The Vila, Vilia, Willi or Veela, are Slavic forest-nymphs, who have power over storms, which they delight in sending down on lonely travelers.
Vilas are known to live in meadows, ponds, oceans, trees, and clouds.
The Vilia is the Celtic version of this woodland spirit. She enjoys captivating passing men with her beauty, but then abandoning them. In a love song titled Vilia, from "The Merry Widow" by Lehar and Ross, a hunter pines for Vilia, "the witch of the wood".

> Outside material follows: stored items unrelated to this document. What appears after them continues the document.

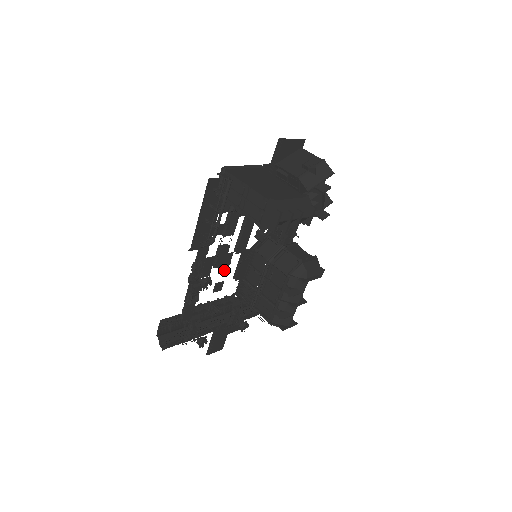
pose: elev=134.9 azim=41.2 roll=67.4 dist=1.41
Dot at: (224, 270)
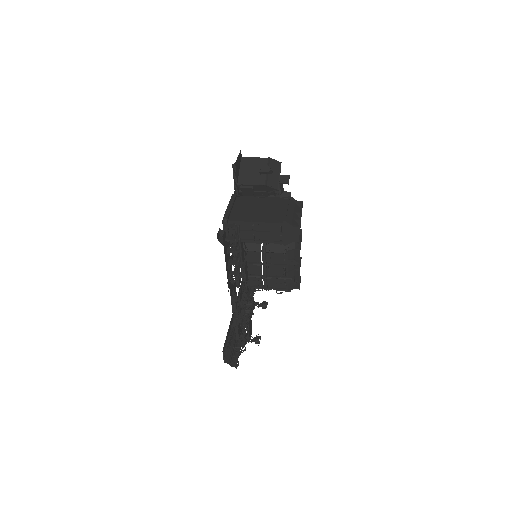
Dot at: occluded
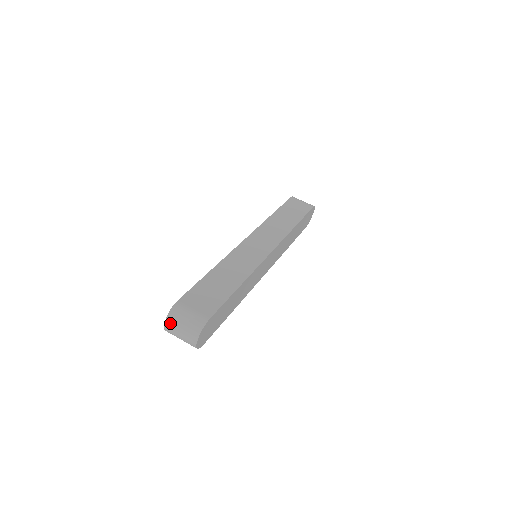
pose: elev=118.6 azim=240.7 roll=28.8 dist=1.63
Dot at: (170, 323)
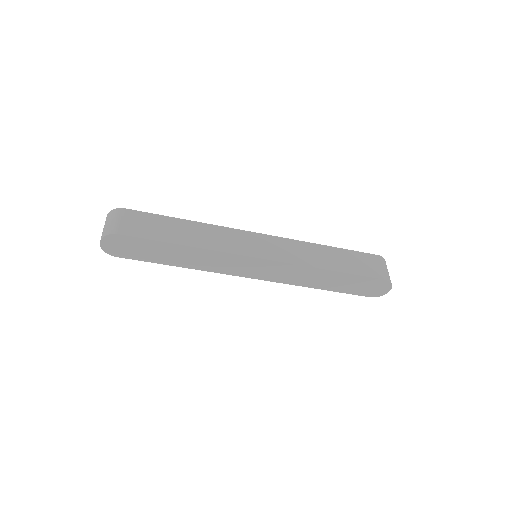
Dot at: (107, 218)
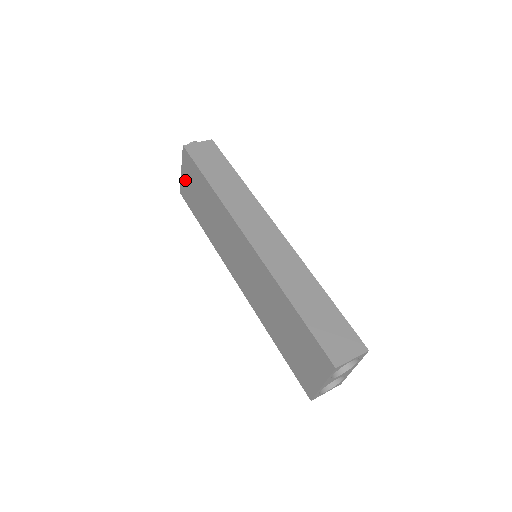
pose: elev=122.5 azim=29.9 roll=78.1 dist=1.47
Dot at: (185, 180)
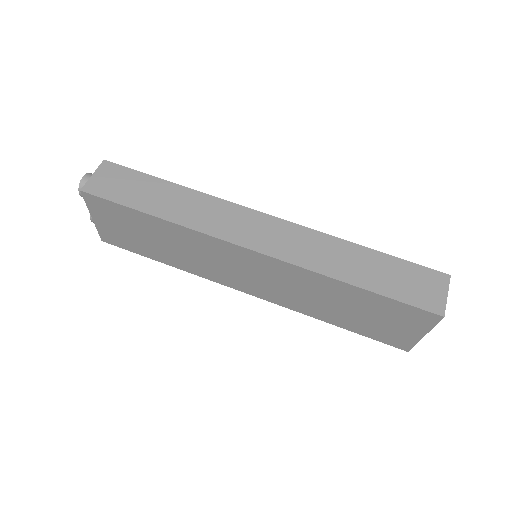
Dot at: (105, 226)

Vilas are represented as mountain-nymphs, young and beautiful, clad in white, with long flying hair. Their voice is said to resemble that of the woodpecker. They can appear as swans, horses, wolves, or, of course, beautiful women.
Vilas shoot, according to popular belief, deadly arrows at men, and sometimes carry off children, whom their mothers in their anger have consigned to them or the devil: yet the general character of the Vilas is to injure none but those who intrude upon their kolos, or roundels. The Vilas sometimes appear gaily dancing their kolos beneath the branches of the Vishnia or Vistula cherry; sometimes a Vila is introduced comforting the sorrows of an enamoured deer; at other times collecting storms in the heavens; now foretelling to a hero his impending death; now ruthlessly casting down each night the walls of a rising fortress, till a young and lovely female is immured within them. She usually rides a seven-year old hart, with a bridle made of snakes.
The Vila may have inspired the Veela, stunningly beautiful and magically captivating women who put men into a trance when singing or dancing and turn into hideous bird-like creatures capable of throwing balls of fire when angered, in J. K. Rowling's Harry Potter and the Goblet of Fire.